July 2, 2010

Bill Maher sprung by my desk this morning as excited as a puppy regarding something he found in newly-accessioned records that were discovered in the basement of our law school.  The records, generated by a University committee, document a project to survey student incomes and expenses in the mid to late-1950s.  They include published reports, correspondence, raw survey results, and coding keys for the Illiac (mainframe computer) used to crunch the data (pdf).

Interesting artifacts, the keys now hold relatively little secondary value.  Admittedly, the metadata on them provide some evidence concerning the work of the committee’s members.   Unfortunately,  the punch cards (i.e. data) that they explain were discarded a long time ago, rendering the keys’ informational value nil, from a practical point of view.

Should we care?  In the end, it is very unlikely that many scholars or students would want to reuse the study’s raw data.  But if they were interested, they would like to see more than just the data and its metadata.
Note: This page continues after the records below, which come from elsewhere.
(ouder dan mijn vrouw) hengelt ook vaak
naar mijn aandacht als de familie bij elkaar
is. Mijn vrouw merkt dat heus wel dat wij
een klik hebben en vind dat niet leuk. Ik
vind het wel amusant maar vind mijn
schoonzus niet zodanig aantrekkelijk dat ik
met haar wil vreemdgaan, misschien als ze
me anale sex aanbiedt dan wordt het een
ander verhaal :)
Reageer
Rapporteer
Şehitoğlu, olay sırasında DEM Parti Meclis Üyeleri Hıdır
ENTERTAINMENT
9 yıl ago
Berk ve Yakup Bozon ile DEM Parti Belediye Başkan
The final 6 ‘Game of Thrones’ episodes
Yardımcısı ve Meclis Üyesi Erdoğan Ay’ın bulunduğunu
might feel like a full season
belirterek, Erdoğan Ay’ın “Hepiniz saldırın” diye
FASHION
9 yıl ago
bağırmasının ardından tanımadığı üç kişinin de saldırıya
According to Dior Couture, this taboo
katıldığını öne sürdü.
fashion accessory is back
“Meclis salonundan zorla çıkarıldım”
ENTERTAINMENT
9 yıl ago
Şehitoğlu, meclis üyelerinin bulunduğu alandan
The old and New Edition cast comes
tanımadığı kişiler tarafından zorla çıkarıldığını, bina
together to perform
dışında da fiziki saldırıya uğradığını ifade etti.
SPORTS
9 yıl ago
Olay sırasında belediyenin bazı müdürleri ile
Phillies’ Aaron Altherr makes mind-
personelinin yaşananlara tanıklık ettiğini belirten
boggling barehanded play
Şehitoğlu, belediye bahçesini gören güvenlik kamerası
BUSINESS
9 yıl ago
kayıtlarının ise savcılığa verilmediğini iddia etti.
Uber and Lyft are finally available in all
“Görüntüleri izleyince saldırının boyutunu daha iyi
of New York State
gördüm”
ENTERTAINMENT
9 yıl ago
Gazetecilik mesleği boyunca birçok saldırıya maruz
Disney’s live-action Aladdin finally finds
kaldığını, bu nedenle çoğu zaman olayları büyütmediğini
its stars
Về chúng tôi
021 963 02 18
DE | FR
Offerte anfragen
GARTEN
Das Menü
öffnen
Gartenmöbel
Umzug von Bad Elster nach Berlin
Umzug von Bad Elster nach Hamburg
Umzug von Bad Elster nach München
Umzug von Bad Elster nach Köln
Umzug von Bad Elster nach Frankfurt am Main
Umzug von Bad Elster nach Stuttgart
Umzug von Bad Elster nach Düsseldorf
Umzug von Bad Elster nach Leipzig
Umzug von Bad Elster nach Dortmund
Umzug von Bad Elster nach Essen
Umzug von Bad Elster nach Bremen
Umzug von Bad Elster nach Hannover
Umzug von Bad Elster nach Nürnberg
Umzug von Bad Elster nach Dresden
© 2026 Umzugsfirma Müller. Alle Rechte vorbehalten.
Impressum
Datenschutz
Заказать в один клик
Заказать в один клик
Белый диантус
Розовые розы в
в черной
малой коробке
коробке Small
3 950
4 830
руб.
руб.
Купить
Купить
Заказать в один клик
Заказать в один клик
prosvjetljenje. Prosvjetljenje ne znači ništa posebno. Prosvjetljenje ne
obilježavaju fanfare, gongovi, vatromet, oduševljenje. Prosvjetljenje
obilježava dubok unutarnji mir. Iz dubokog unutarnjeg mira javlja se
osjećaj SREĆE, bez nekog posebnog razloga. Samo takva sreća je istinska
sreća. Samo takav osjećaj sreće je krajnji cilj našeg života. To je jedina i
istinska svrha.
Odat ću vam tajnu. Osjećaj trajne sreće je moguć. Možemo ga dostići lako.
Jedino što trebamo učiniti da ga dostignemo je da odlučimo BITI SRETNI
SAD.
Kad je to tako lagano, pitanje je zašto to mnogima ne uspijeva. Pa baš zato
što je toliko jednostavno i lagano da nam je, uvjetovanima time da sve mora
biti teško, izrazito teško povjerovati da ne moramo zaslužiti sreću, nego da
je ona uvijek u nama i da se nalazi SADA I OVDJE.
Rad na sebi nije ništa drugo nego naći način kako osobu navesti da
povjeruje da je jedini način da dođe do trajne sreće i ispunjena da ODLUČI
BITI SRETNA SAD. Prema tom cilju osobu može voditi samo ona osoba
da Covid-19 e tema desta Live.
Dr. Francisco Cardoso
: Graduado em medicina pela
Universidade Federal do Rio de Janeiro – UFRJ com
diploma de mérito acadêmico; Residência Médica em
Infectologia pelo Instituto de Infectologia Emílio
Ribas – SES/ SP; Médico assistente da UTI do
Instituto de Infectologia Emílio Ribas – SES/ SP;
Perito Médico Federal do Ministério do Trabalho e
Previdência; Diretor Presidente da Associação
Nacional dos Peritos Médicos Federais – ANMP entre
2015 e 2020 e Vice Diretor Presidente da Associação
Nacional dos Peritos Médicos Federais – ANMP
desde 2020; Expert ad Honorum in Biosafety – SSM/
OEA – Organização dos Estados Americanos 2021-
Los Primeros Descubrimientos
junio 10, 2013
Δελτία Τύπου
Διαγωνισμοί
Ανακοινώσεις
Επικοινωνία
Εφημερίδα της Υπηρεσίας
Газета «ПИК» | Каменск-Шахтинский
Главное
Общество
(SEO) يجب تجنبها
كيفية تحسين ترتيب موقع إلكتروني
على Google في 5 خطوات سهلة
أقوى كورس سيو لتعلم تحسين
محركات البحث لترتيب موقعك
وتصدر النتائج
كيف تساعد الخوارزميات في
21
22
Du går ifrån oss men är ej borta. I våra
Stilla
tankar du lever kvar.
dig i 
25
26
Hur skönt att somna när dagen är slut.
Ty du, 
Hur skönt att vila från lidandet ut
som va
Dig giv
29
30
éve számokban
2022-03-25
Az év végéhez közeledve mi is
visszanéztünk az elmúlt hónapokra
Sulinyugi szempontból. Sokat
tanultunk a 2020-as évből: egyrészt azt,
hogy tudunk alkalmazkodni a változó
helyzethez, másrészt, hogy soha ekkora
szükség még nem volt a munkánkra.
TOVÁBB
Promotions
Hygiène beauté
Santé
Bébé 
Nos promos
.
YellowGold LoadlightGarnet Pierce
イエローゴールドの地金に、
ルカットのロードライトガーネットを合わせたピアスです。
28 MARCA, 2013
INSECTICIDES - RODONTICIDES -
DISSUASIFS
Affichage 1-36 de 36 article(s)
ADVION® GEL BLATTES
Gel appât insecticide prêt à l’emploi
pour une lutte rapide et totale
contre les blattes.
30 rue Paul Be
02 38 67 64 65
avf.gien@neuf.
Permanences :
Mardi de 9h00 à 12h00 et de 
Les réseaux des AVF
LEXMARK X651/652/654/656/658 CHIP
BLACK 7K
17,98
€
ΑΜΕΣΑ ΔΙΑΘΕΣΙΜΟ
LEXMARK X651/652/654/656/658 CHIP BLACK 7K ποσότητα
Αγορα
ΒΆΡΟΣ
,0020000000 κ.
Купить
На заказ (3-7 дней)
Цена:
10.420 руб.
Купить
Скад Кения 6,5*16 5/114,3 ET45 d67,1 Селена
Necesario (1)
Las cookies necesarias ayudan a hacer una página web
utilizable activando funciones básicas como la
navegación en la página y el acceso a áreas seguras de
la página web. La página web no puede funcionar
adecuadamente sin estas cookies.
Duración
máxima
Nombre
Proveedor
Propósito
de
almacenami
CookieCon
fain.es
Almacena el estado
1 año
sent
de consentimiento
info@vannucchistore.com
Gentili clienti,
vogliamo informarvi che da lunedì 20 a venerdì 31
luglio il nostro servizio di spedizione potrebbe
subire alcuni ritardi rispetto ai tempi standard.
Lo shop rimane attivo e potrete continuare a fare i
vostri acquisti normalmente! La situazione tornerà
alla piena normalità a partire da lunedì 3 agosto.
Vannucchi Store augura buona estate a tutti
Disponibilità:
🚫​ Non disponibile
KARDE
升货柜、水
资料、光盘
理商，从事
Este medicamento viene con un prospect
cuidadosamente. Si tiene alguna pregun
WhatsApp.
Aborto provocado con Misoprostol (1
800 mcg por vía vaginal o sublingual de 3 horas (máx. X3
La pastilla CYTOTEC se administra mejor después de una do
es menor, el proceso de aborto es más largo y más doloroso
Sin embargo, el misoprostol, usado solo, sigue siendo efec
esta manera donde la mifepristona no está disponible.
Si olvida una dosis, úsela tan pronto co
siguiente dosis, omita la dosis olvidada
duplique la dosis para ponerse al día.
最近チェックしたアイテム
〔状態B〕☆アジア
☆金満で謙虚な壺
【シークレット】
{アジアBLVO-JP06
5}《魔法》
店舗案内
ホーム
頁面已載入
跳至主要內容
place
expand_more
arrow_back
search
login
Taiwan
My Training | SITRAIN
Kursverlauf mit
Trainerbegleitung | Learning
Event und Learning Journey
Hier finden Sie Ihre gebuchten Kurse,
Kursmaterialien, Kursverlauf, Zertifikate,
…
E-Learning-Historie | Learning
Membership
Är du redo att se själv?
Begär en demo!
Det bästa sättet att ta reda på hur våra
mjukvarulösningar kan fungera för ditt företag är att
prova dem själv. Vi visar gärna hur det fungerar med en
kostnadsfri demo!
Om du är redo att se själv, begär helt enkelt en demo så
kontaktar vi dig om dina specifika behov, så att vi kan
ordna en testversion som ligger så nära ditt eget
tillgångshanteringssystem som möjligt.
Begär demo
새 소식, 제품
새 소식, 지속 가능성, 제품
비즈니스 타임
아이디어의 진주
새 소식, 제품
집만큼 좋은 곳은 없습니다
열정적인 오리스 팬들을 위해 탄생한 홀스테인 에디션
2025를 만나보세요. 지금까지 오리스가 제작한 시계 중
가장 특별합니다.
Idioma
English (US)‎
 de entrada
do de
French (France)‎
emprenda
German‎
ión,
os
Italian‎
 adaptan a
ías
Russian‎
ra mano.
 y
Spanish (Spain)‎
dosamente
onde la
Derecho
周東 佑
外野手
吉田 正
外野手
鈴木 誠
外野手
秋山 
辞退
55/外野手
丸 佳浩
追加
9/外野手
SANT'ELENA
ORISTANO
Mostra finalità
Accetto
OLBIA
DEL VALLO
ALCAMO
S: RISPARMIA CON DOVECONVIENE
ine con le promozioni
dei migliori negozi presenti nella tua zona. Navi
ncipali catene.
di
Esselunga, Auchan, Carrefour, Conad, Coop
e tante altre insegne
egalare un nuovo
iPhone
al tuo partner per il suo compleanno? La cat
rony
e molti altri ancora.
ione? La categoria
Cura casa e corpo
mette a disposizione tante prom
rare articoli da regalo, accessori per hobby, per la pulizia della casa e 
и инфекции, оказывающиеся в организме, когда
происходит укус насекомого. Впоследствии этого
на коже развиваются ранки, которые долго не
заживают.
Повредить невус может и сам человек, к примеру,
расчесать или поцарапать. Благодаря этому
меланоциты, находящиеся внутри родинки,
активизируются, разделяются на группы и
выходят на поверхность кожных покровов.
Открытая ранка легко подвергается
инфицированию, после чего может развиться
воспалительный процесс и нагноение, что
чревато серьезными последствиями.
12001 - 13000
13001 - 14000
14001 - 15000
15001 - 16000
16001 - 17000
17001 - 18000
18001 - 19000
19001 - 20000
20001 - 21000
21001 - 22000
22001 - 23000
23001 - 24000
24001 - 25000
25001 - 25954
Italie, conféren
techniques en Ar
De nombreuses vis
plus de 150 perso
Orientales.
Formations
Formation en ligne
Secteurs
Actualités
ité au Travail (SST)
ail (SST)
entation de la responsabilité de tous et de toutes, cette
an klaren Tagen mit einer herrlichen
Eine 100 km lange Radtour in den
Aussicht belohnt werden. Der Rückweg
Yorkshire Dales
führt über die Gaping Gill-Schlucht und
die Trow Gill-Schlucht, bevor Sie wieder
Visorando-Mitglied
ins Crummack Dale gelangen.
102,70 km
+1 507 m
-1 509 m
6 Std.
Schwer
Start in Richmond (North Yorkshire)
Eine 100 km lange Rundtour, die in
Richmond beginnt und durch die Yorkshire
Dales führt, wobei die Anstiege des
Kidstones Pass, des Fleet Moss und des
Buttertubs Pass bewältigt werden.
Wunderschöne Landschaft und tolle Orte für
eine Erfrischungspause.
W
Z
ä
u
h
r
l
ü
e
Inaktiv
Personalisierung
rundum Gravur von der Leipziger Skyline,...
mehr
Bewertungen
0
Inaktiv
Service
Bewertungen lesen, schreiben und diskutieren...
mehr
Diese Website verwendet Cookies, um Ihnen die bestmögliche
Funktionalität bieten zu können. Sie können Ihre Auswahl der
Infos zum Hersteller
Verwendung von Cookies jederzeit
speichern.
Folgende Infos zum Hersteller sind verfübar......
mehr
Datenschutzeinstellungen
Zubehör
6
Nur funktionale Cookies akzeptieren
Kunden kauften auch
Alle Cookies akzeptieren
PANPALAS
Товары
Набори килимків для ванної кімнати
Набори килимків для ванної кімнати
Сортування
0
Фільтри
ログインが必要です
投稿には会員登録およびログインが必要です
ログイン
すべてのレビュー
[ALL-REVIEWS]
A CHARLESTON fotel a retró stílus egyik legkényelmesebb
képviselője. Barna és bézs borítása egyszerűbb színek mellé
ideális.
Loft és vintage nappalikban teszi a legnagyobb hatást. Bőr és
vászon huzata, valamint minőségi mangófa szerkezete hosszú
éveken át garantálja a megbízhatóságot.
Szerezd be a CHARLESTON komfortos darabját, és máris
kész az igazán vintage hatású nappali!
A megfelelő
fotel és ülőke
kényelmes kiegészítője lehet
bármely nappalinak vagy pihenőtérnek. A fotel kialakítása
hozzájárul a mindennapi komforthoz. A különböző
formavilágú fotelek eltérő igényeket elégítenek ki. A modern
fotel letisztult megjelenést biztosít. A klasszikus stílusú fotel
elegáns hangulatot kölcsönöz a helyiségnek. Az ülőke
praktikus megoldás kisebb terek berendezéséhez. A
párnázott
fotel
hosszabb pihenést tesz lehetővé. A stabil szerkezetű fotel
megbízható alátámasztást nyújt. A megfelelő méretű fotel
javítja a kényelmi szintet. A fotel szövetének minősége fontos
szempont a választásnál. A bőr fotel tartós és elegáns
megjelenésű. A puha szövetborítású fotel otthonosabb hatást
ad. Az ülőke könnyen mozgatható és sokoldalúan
They would want reports, correspondence, the original surveys (which contain important qualitative information) and other records.  Users would find all of these records intensely valuable for the evidence and information that they contain.

There is a reason why those who stole Phil Jones’ email stole that particular type of record.  While most scientific data is less controversial, no scientific project cannot be understood without adequate records documenting the projects origins, purpose, methods, and results of the project–and it opens itself up to challenge if such records are not retained, or managed properly.  We miss the forest for the trees if we capture only data and the metadata that makes data interpretable.

In this respect, I wonder to what extent projects like the $3.7 million, NSF-funded Data Conservancy Project or other ‘data curation’ efforts are addressing such records?